Now some good guys I worked with visit this site...don't get me wrong. We always tried.

This relates to the competition, who somehow always sell lower than us. We are talking about advertising pages here. As I have had the opportunity to switch from one pub to a competitve pub, I've had in turn the opportunity to observe the phenonona from opposite sides of the spectrum.


Many times I had correlative evidence that this was in fact true. Companies went out of business, but publications would continue to run their ads. They had the 'mechanicals' and they ran with them. But it got to where I had to grudgingly admire the competition merely for obtaining those mechanicals [over 20 years the mechanical, read: actual, version of the ad was often more daunting to obtain than was the money for the ad [one place I worked was bought and sold and the new accountant told me no one in the previous regime had ever tried to receive accountables for any ads they'd run but not received pay for.]].

Which leads to this Chronicle adage -

They may be giving it away but even that takes work.


What's it supposed to mean?
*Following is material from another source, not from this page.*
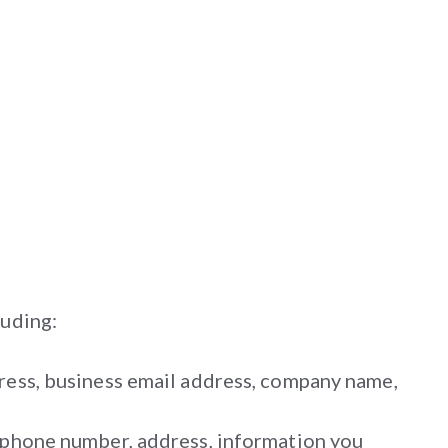
luding:
dress, business email address, company name,
, phone number, address, information you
Don't count out the competition too quick. Keep an eye on your processes. Is it easy to work with your orgainization? As easy as it should be?

Monday, February 05, 2007

Chronicle: That toggle switch moment of Jayne


Back in 1963, the Chicago Postmaster held up an issue of Playboy - characterized it as pornography. It was the issue featuring Jayne Mansfield. Now, at this point, Playboy had been being mailed for several years. The reporters asked the postmaster why he held up this one. Why hold up the issue with Jayne Mansfield? And he answers, yes they have shown it before, but Jayne has more of it.

What’s it supposed to mean?
The rules of logic and progression work up to a point. But then you can reach a critical mass, reach a threshold. The switch toggles state. Logic gives way to emotion. This could explain, for example, why you have a schedule for paying free lancers but you pay another one more.

The real story.
Like many things, I’ve used this story so long I believe it to be true. In fact, it was not the postmaster who made the remark about Miss Mansfield. Maybe I came up with postmaster bit. Discovered as I was posting this: Playboy publisher Hefner was arrested for obscenity by Chicago Vice Squad for the June 1963 pictorial "The Nudest Jayne Mansfield." The trial ended with a hung jury. And found Time coverage of event… Hefner was source of comment … to wit…

What got Chicago's vice squad into the act was an eight-page exposure in the June Playboy (circ. 1,250,000) of overripe Actress Jayne Mansfield. In bed and bubblebath, Jayne revealed everything except what an un-Sanforized G string might conceal. But there was nothing particularly unusual about that, for scores of equally nude "playmates" have appeared in the magazine in its 9½-year history. Why the pinch now? "Jayne has more than most," says Hefner by way of explanation. "She makes people nervous."

Uber Background:
What is a Herald Traveller Chronicle story? Something that has become a life lesson for me. You tell an anecdote that you think has some larger meaning. And retell it and retell it. Til over time it may becomes a koan. You risk boring people you meet, and you refine and hone. You think you are brilliant. So why not put it on your blog. This is your life.